:: Exercise goal ::
Among the records, which lines include "ROSÉ"? List them.

Page-level text extractions
....

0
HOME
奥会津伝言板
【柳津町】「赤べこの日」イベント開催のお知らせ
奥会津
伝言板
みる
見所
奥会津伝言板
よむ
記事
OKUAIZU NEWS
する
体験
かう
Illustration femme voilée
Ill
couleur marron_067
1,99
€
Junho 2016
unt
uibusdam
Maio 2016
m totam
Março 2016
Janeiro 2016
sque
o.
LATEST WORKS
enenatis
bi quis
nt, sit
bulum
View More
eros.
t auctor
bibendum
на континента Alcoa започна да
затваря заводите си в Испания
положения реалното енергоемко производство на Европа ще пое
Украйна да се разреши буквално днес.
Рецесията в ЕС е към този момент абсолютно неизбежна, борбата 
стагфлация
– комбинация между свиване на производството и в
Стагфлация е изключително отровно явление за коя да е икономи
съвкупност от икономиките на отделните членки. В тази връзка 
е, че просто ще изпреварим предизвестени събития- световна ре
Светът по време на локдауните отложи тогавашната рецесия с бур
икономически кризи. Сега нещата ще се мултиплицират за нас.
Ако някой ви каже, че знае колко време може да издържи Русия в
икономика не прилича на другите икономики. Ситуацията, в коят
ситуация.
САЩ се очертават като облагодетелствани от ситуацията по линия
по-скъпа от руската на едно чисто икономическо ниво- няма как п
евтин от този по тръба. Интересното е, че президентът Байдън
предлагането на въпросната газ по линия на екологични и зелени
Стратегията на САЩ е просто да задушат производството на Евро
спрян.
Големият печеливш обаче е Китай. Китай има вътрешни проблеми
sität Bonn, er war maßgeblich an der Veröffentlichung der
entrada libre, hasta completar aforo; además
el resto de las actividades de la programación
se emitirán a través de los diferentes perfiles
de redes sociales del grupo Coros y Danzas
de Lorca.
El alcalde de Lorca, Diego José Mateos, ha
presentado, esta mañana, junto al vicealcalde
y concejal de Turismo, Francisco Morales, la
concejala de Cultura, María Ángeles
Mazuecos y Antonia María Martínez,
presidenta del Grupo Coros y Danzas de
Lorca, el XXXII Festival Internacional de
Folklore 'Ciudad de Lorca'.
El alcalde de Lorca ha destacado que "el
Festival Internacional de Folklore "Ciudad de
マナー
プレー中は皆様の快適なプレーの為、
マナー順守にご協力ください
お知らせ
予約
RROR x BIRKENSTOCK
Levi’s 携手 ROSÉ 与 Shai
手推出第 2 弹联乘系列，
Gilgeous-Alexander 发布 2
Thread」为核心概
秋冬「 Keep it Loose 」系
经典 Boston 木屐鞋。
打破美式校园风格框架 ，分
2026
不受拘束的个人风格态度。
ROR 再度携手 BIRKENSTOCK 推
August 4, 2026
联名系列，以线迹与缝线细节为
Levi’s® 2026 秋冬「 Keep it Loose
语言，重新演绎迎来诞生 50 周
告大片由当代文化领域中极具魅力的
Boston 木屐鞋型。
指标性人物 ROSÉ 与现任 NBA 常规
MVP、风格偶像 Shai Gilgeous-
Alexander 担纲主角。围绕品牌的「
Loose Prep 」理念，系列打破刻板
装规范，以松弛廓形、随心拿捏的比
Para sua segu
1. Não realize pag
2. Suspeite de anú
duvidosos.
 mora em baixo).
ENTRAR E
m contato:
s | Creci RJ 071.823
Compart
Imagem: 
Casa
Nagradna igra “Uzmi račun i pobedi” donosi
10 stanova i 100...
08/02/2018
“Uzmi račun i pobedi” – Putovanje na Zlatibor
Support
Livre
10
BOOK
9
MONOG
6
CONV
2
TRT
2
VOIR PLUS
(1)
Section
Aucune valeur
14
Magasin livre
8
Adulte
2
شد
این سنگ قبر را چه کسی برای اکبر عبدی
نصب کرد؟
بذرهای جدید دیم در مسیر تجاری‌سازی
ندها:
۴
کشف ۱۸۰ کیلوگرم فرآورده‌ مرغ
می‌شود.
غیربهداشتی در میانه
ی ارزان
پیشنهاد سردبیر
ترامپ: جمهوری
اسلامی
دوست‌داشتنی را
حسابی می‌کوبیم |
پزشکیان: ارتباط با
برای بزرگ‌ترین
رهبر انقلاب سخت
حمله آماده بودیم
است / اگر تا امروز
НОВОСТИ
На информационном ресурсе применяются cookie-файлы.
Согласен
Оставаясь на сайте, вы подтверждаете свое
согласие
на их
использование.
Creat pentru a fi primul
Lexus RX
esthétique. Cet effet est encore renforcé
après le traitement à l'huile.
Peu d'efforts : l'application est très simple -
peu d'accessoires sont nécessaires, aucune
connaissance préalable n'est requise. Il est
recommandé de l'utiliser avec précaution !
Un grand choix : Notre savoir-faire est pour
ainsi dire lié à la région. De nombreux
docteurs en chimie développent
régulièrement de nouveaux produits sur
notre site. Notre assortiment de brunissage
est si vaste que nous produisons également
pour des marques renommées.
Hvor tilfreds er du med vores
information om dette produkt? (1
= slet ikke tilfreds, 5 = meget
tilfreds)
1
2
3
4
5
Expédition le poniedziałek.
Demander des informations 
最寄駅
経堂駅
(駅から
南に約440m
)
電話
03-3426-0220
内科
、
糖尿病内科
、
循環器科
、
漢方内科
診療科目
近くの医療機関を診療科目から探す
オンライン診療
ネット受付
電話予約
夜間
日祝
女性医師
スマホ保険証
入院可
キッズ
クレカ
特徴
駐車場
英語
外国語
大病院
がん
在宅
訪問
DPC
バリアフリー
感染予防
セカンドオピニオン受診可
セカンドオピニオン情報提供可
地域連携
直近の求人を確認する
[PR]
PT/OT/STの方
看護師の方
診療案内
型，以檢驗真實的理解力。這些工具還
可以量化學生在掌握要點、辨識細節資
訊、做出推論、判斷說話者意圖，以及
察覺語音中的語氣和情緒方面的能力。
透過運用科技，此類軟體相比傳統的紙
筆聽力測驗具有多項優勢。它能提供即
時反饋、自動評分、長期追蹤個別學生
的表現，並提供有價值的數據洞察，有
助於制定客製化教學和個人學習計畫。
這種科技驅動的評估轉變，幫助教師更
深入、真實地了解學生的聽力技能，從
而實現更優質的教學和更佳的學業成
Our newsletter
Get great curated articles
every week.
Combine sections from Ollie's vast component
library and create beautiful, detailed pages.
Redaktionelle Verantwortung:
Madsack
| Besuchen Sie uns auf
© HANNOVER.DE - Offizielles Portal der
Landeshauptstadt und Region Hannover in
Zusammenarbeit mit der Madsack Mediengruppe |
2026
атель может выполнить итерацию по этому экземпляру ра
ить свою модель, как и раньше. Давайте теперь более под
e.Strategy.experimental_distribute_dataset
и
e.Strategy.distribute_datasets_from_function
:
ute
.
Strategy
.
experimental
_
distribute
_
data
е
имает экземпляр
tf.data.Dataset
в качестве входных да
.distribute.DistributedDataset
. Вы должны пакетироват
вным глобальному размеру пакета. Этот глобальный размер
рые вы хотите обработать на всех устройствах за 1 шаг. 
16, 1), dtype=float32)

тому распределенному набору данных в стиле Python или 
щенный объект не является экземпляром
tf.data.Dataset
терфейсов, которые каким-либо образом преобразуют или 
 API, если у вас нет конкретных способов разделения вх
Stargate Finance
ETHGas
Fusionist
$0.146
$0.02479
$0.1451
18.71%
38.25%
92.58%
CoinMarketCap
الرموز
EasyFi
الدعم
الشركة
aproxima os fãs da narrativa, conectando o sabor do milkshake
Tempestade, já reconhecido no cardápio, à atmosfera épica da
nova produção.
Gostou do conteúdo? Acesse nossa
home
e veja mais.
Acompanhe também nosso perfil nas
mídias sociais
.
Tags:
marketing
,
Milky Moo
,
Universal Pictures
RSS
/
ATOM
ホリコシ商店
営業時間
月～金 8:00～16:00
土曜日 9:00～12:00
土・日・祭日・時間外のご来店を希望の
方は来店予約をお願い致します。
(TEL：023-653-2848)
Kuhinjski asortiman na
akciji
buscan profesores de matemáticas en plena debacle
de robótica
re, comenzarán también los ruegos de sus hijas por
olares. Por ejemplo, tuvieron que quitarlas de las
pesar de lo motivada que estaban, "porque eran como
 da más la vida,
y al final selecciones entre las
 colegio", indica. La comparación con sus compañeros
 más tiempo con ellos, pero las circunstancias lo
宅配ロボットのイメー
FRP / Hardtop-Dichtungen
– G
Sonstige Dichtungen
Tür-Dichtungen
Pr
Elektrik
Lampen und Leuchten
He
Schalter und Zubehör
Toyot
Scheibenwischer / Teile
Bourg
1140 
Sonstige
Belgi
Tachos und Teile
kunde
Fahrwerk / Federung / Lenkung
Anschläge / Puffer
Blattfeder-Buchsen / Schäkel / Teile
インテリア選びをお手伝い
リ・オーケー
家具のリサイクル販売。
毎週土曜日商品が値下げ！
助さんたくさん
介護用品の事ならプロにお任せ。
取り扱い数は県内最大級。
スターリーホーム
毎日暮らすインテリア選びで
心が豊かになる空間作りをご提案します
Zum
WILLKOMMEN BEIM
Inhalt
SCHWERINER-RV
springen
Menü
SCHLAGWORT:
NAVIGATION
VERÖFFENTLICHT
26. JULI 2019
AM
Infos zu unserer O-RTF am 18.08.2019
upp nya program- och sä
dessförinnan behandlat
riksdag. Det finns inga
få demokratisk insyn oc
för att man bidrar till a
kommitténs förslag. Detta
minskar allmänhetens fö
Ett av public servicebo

....

:: Task output ::
Levi’s 携手 ROSÉ 与 Shai
指标性人物 ROSÉ 与现任 NBA 常规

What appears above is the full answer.